A Associação Nacional de Sargentos (ANS) vai apelar aos grupos parlamentares e ao Provedor de Justiça para que suscitem a fiscalização sucessiva do Orçamento do Estado para 2014.

Em comunicado divulgado esta segunda-feira e citado pela Lusa, a ANS criticou o Presidente da República por ter dispensado a fiscalização preventiva do diploma, afirmando que Cavaco Silva «preferiu dar cobertura à eventual inconstitucionalidade».

«Preferiu dar satisfação às entidades estrangeiras que continuam a exigir a perda da nossa soberania, em detrimento da qualidade das condições de vida dos cidadãos portugueses», criticou a ANS.

No entanto, «o facto de o Presidente não o ter feito não significa que a causa esteja perdida», considerou a ANS, frisando que «ainda existem mecanismos que podem e devem ser utilizados para assegurar que os direitos, os princípios e os valores inscritos na Constituição da República portuguesa sejam respeitados, à semelhança do que aconteceu com o anterior Orçamento de Estado», refere a ANS.

Contactado pela Lusa, António Lima Coelho adiantou que, se o Presidente da República não vetar o Orçamento, a ANS irá entregar aos grupos parlamentares, ao Provedor de Justiça e ao Tribunal Constitucional «um ofício a apelar para a fiscalização sucessiva» do diploma.

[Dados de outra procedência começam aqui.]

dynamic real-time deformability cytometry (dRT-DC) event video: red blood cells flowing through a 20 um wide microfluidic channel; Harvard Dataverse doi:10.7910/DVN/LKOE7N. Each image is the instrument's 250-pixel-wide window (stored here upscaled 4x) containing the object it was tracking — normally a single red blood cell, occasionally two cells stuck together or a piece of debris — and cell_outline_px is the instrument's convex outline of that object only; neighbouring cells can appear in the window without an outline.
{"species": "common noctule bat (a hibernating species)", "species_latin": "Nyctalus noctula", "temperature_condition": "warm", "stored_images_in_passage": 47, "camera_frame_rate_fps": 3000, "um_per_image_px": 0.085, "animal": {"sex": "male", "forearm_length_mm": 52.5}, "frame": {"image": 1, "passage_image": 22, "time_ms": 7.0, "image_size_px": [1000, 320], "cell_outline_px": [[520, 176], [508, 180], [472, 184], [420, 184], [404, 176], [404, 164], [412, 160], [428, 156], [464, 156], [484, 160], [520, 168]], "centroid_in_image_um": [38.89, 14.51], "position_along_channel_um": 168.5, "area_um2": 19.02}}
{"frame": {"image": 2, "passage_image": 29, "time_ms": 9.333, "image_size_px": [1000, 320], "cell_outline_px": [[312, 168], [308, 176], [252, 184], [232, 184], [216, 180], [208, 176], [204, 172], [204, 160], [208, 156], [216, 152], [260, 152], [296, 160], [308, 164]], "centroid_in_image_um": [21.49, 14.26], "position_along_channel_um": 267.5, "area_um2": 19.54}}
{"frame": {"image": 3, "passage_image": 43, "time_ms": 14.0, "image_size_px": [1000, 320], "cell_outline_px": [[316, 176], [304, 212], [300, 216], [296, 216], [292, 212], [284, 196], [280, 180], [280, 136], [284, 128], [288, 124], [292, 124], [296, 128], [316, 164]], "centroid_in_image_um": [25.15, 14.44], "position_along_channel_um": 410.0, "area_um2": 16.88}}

«No ano em que se comemora o 40º aniversário da Revolução de 25 de Abril de 1974, é urgente cerrar fileiras na defesa da Constituição que dela resultou», argumentou a ANS.

Lima Coelho acusou ainda o Governo de promover um «ataque inaceitável» à saúde militar, à assistência social complementar, «às condições sociais e assistenciais dos militares e suas famílias», referindo-se a alterações em curso à legislação enquadradora da condição militar.

O dirigente da ANS disse que o ministério da Defesa contactou a Associação para que «dê contributos» à reforma daquela legislação, mas sem lhe apresentar «medidas ou propostas concretas».

«Como é que nós nos vamos pronunciar sobre umas medidas que desconhecemos?», questionou.